Echo every line of text from the rows below without changing a character. Leave the pictures out of your answer.

Text extractions from full pages
• • • • •
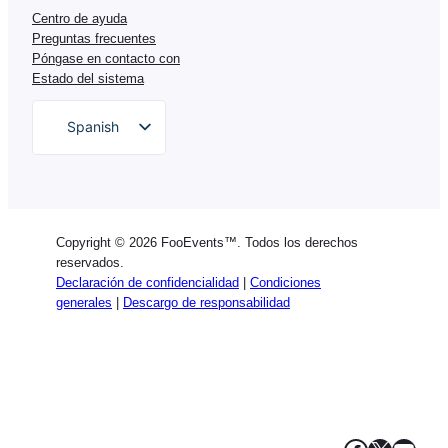
Centro de ayuda
Preguntas frecuentes
Póngase en contacto con
Estado del sistema
Spanish
English
German
Dutch
Copyright © 2026 FooEvents™. Todos los derechos
Italian
reservados.
Declaración de confidencialidad
|
Condiciones
Portuguese
generales
|
Descargo de responsabilidad
French
Polish
Greek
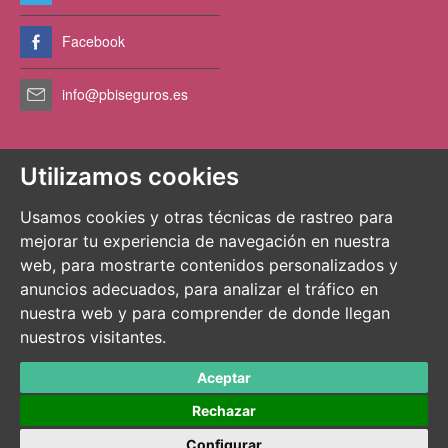
Facebook
info@pbiseguros.es
Utilizamos cookies
PBI Seguros es un especialista en seguros para negocios de
mascotas en España y cumple con la normativa de los servicios
Usamos cookies y otras técnicas de rastreo para
financieros de la Unión Europea. PBI Seguros es el nombre
mejorar tu experiencia de navegación en nuestra
operativo en España de LRMS Europe Limited, regulado por el
Banco Central Irlandés y permite operar en toda la Unión Europea.
web, para mostrarte contenidos personalizados y
anuncios adecuados, para analizar el tráfico en
Copyright © 2026 PBI Seguros™. Todos los Derechos Reservados
nuestra web y para comprender de donde llegan
nuestros visitantes.
Política de Privacidad
Aviso Legal
Mapa del sitio
Aceptar
Rechazar
Configurar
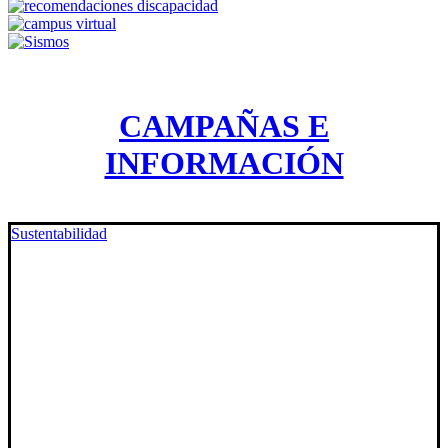
CAMPAÑAS E
INFORMACIÓN
Sustentabilidad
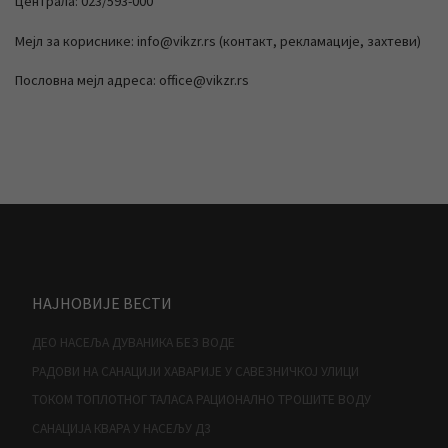
Централа: 023/593-000
Мејл за кориснике: info@vikzr.rs (контакт, рекламације, захтеви)
Пословна мејл адреса: office@vikzr.rs
НАЈНОВИЈЕ ВЕСТИ
ДЕО НАСЕЉА ДУВАНИКА БЕЗ ВОДЕ
РАДОВИ НА САНАЦИЈИ ХАВАРИЈЕ У САВЕЗНИЧКОЈ УЛИЦИ
ТОКОМ ТОПЛОТНОГ ТАЛАСА РАЦИОНАЛНО ТРОШИТЕ ВОДУ
САНАЦИЈА КВАРА У НАСЕЉУ Д3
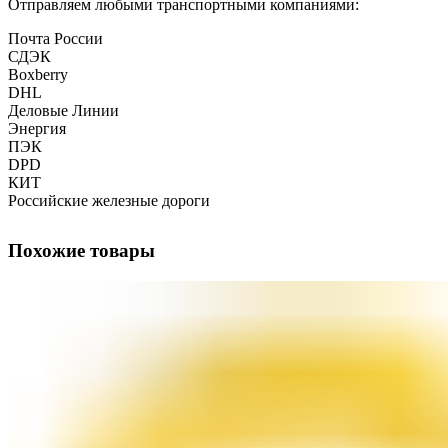
Отправляем любыми транспортными компаниями:
Почта России
СДЭК
Boxberry
DHL
Деловые Линии
Энергия
ПЭК
DPD
КИТ
Российские железные дороги
Похожие товары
• • • • •
**Exercise answer:**
Centro de ayuda
Preguntas frecuentes
Póngase en contacto con
Estado del sistema
Spanish
English
German
Dutch
Copyright © 2026 FooEvents™. Todos los derechos
Italian
reservados.
Declaración de confidencialidad
|
Condiciones
Portuguese
generales
|
Descargo de responsabilidad
French
Polish
Greek
Facebook
info@pbiseguros.es
Utilizamos cookies
PBI Seguros es un especialista en seguros para negocios de
mascotas en España y cumple con la normativa de los servicios
Usamos cookies y otras técnicas de rastreo para
financieros de la Unión Europea. PBI Seguros es el nombre
mejorar tu experiencia de navegación en nuestra
operativo en España de LRMS Europe Limited, regulado por el
Banco Central Irlandés y permite operar en toda la Unión Europea.
web, para mostrarte contenidos personalizados y
anuncios adecuados, para analizar el tráfico en
Copyright © 2026 PBI Seguros™. Todos los Derechos Reservados
nuestra web y para comprender de donde llegan
nuestros visitantes.
Política de Privacidad
Aviso Legal
Mapa del sitio
Aceptar
Rechazar
Configurar
CAMPAÑAS E
INFORMACIÓN
Sustentabilidad
Централа: 023/593-000
Мејл за кориснике: info@vikzr.rs (контакт, рекламације, захтеви)
Пословна мејл адреса: office@vikzr.rs
НАЈНОВИЈЕ ВЕСТИ
ДЕО НАСЕЉА ДУВАНИКА БЕЗ ВОДЕ
РАДОВИ НА САНАЦИЈИ ХАВАРИЈЕ У САВЕЗНИЧКОЈ УЛИЦИ
ТОКОМ ТОПЛОТНОГ ТАЛАСА РАЦИОНАЛНО ТРОШИТЕ ВОДУ
САНАЦИЈА КВАРА У НАСЕЉУ Д3
Отправляем любыми транспортными компаниями:
Почта России
СДЭК
Boxberry
DHL
Деловые Линии
Энергия
ПЭК
DPD
КИТ
Российские железные дороги
Похожие товары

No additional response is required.